ジュニアユース最終学年となる中学3年生の大切なシーズン中にある程度フィジカルが追いついて、試合に絡めるようになれば良いのだが。この時期を逃すと、トップリーグや高円宮杯など数ある真剣勝負で得られるはずの経験値が積めなくなる。
何とか間に合って欲しい。それが本音だった。
長男sayは、早い子であれば第二次性徴期に入る小学5年生からこれまでずっとフィジカル差がどんどん広がっていき、チーム内の序列が下がっていった。それが変わらず繰り返されてきたので、本当にその終わりがあるのだろうかと疑心暗鬼になっていた。
しかし、年末にかけて底を打った感があった。
本人はそんな自覚は無かったようだが、長年彼を見続けている私には少しの変化でも気づく。
「あれっ?少し戦えるようになっている。」
「守備の強度が上がっている。」
「ボールキープできる回数が増えている。」
フィジカル面の強化が感じられるようになっていたのだ。
おそらく中学2年生の終盤に差し掛かると、普通の子供達は、身長の成長率が緩やかになってくる。一方、長男sayはこれから始まろうとする時期で急なものとなる。ついに成長率が逆転したのだと思う。
(8)逆襲の狼煙
そんな感覚を持ちながらも確信なく迎えた2025年最後のトレーニングマッチ。驚く光景を見ることとなった。
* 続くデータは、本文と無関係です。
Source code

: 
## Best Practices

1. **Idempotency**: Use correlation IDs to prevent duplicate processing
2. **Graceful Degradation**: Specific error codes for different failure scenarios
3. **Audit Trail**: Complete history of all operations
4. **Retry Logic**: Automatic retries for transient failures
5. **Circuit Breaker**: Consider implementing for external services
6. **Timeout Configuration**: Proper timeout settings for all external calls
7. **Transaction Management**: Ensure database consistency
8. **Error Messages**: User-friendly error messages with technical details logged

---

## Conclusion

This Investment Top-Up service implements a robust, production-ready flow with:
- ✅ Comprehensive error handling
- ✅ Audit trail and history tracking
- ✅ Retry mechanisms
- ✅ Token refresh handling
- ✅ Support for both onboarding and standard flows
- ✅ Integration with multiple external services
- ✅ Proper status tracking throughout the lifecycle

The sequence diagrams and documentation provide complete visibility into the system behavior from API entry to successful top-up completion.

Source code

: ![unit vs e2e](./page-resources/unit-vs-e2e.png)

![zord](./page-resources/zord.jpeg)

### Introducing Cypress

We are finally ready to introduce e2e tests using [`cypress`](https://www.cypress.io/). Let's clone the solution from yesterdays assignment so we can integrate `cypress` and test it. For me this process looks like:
長男sayは変わらずBチーム扱いなので1本目のゲームは出場なく2本目からの出場。
2本目は1本目のメンバーがほぼそのまま残り、長男sayが加わった形だった。
対戦相手は、なかなか良いチームで1本目は0-3で負け。しかし、2本目は彼が出場すると明らかに流れが良くなり1-0で勝ってしまう。
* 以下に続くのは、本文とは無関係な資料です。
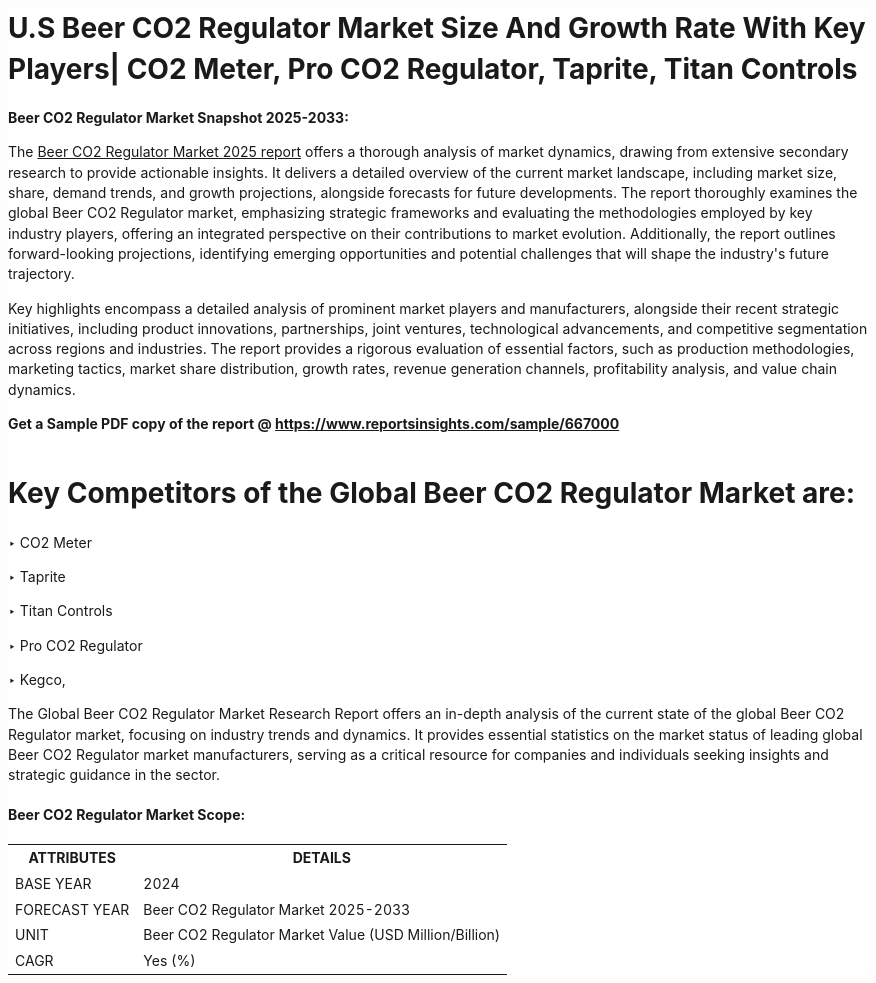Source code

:# U.S Beer CO2 Regulator Market Size And Growth Rate With Key Players| CO2 Meter, Pro CO2 Regulator, Taprite, Titan Controls

<strong>Beer CO2 Regulator Market Snapshot 2025-2033:</strong>

 The <a href=https://www.reportsinsights.com/sample/667000>Beer CO2 Regulator Market 2025 report</a> offers a thorough analysis of market dynamics, drawing from extensive secondary research to provide actionable insights. It delivers a detailed overview of the current market landscape, including market size, share, demand trends, and growth projections, alongside forecasts for future developments. The report thoroughly examines the global Beer CO2 Regulator market, emphasizing strategic frameworks and evaluating the methodologies employed by key industry players, offering an integrated perspective on their contributions to market evolution. Additionally, the report outlines forward-looking projections, identifying emerging opportunities and potential challenges that will shape the industry's future trajectory.

Key highlights encompass a detailed analysis of prominent market players and manufacturers, alongside their recent strategic initiatives, including product innovations, partnerships, joint ventures, technological advancements, and competitive segmentation across regions and industries. The report provides a rigorous evaluation of essential factors, such as production methodologies, marketing tactics, market share distribution, growth rates, revenue generation channels, profitability analysis, and value chain dynamics.

<strong>Get a Sample PDF copy of the report @ <a href=https://www.reportsinsights.com/sample/667000>https://www.reportsinsights.com/sample/667000</a></strong>

# <strong>Key Competitors of the Global Beer CO2 Regulator Market are:</strong>

‣ CO2 Meter

‣ Taprite

‣ Titan Controls

‣ Pro CO2 Regulator

‣ Kegco,

The Global Beer CO2 Regulator Market Research Report offers an in-depth analysis of the current state of the global Beer CO2 Regulator market, focusing on industry trends and dynamics. It provides essential statistics on the market status of leading global Beer CO2 Regulator market manufacturers, serving as a critical resource for companies and individuals seeking insights and strategic guidance in the sector.

<h4>Beer CO2 Regulator Market Scope:</h4>
<table>
<tr>
<th>ATTRIBUTES</th>
<th>DETAILS</th>
</tr>
<tr>
<td>BASE YEAR</td>
<td>2024</td>
</tr>
<tr>
<td>FORECAST YEAR</td>
<td>Beer CO2 Regulator Market 2025-2033</td>
</tr>
<tr>
<td>UNIT</td>
<td>Beer CO2 Regulator Market Value (USD Million/Billion)</td>
<tr>
<td>CAGR</td>
<td>Yes (%)</td>
</tr>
FWで出場していたが、効果的なチェイシングで守備を活性化させチームを生き返らせる。強度も高い。
攻撃面でもワンタッチプレーを効果的に使い、 チャンスメイクをする。ボールキープの場面でも吹き飛ばされない。
ボールを簡単に失わないので、彼を経由して攻撃を組み立てる形が展開されていた。
1本あった決定的なシュートシーンを決めていれば完璧な内容だったが、惜しくもそれは力が入り過ぎ左に外してしまったのだが。
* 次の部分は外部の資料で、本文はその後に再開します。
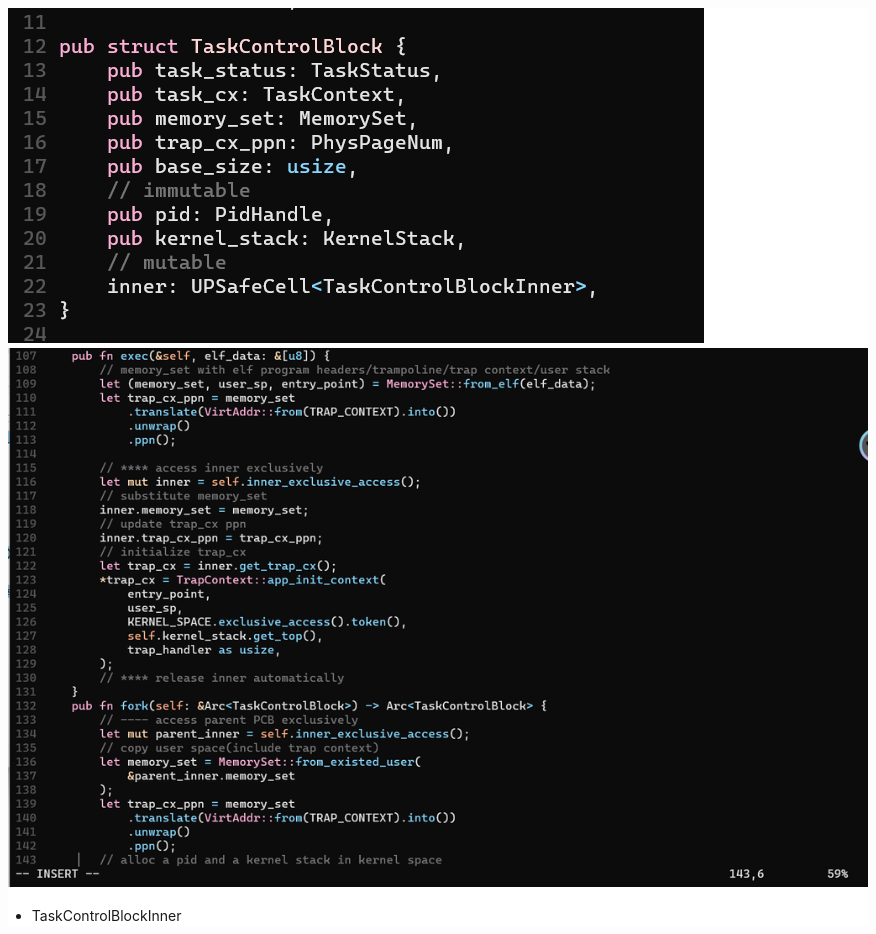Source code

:   ![image-20231229111728442](pictures/image-20231229111728442.png)
  ![image-20231229111802411](pictures/image-20231229111802411.png)
* TaskControlBlockInner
それでも、これまでとは全く違う存在感を示す。3本目以降も、彼の気が利いたプレーがチームの中で際立っていた。
ゲーム終了後、コーチからべた褒めされたそうで、長男sayはご満悦な表情だった。
「あのピッチの中で俺が一番上手かった。」
そんなビックマウスが飛び出すくらい手応えを得たようだった。
そこから、年末年始のお休みに入ったので、それが本物だったのかどうか分からない。
それは新年のお楽しみなのだが、逆襲の狼煙は上げられたような気がする。
仮にマグレで無かったとしてもすぐさま逆転をすることは難しいかも知れないが期待感はある。
2月から始まるトップリーグに少しでも試合に絡めるように。そして春から夏にかけての中学年代集大成の時期にチームの中心に入れるように。
そんな願望を抱かざるを得ない。
晩熟の反転攻勢。2026年はそんなハッピーな記事を書けることを期待しています。